How is Croatia celebrating this twentieth anniversary of her UDI? By preparing to join the EU.
It is almost comical. The Germans' unilateral recognition of the independence of the old Hapsburg provinces of Slovenia and Croatia proved as catastrophic as any previous intervention in East European affairs in the cause of Greater Germany. With Slovenia already in, Croatia's accession would have brought the wretched process to its conclusion. But just when Croatia wants in, Germany wants out.
Could the EU benefit from the witness of Antemurale Christianitatis? In principle, of course. But that would be an extremely difficult witness to bear, even if natural allies are more and more strident from Poland to the Vendée via Bavaria. It would much better have been borne within and through what the world had insisted was a preserved Yugoslavia, perhaps with the monarchy restored, and certainly drawing on an historical identity as a bulwark against all of Stalinism, decadent pseudo-Western capitalism, Nazism, and that last's Islamist and ethno-separatist allies.

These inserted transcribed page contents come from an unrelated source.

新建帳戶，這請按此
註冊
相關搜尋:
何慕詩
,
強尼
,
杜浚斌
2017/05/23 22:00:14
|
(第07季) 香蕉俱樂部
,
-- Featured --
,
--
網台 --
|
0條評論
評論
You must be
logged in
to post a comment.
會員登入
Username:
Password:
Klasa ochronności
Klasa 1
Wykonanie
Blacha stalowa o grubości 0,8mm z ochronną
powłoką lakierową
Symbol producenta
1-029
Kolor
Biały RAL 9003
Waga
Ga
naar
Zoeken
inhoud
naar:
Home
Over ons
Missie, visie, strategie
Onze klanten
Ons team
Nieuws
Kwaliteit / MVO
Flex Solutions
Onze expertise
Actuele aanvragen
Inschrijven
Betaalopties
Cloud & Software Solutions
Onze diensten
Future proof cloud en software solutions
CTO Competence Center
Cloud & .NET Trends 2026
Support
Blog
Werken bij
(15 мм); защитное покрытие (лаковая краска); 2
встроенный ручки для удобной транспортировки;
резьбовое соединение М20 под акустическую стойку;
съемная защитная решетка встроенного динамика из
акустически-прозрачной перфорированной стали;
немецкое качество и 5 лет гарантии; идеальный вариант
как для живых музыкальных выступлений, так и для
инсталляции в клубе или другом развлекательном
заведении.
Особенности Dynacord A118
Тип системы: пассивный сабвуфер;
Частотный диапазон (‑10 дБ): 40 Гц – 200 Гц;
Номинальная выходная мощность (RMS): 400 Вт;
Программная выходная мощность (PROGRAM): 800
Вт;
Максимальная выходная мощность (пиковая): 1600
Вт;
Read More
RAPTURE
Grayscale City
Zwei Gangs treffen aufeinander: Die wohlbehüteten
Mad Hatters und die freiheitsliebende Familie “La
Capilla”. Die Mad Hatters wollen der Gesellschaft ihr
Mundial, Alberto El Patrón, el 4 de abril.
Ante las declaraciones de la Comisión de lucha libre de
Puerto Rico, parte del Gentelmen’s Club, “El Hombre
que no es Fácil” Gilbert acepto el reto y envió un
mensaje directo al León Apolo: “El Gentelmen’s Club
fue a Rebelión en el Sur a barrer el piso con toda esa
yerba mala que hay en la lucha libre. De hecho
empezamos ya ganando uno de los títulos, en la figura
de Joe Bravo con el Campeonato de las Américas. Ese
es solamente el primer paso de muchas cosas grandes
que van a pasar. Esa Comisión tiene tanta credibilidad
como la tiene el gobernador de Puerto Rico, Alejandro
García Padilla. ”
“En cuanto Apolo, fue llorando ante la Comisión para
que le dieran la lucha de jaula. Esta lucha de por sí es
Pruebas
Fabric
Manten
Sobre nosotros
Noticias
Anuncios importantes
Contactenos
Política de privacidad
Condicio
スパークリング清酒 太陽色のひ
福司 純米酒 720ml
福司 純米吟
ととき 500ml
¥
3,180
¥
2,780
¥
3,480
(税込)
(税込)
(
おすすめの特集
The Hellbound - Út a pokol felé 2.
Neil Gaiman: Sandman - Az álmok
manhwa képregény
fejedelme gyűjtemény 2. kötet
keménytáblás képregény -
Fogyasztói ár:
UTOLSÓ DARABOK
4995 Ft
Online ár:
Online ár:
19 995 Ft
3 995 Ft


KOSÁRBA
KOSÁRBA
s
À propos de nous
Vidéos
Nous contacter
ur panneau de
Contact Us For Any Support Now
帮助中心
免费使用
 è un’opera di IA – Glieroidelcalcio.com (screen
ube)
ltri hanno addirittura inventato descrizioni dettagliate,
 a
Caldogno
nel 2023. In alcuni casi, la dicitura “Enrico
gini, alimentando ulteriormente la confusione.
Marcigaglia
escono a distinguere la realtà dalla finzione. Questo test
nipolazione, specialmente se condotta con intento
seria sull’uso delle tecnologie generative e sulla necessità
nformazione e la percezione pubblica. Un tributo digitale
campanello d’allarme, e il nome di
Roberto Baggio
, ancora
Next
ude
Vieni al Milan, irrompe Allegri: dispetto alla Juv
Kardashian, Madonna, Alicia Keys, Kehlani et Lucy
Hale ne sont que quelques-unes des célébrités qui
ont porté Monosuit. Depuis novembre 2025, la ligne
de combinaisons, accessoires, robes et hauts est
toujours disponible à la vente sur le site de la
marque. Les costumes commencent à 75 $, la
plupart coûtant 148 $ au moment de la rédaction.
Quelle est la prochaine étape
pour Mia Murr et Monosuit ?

As much as anything else, that would have been an awful lot better for those who are now the extremely beleaguered Croats of Bosnia-Herzegovina. The largest act of ethnic cleansing in the Yugoslav Wars would never have happened, that of the Serbs from Croatia, where the Constitution had previously recognised them as one of the two constituent peoples. The Holocaust-denying, Gypsy-baiting old monster, Franjo Tudjman, would never have been able to recreate in the 1990s the full panoply of Fascism on the borders of Austria and Italy. Nor could he have engaged in the supremely crooked privatisations that ruined the Croatian economy and set the tone for Croatia's endemic corruption. And the blasphemous cult of Medjugorje would never have taken off.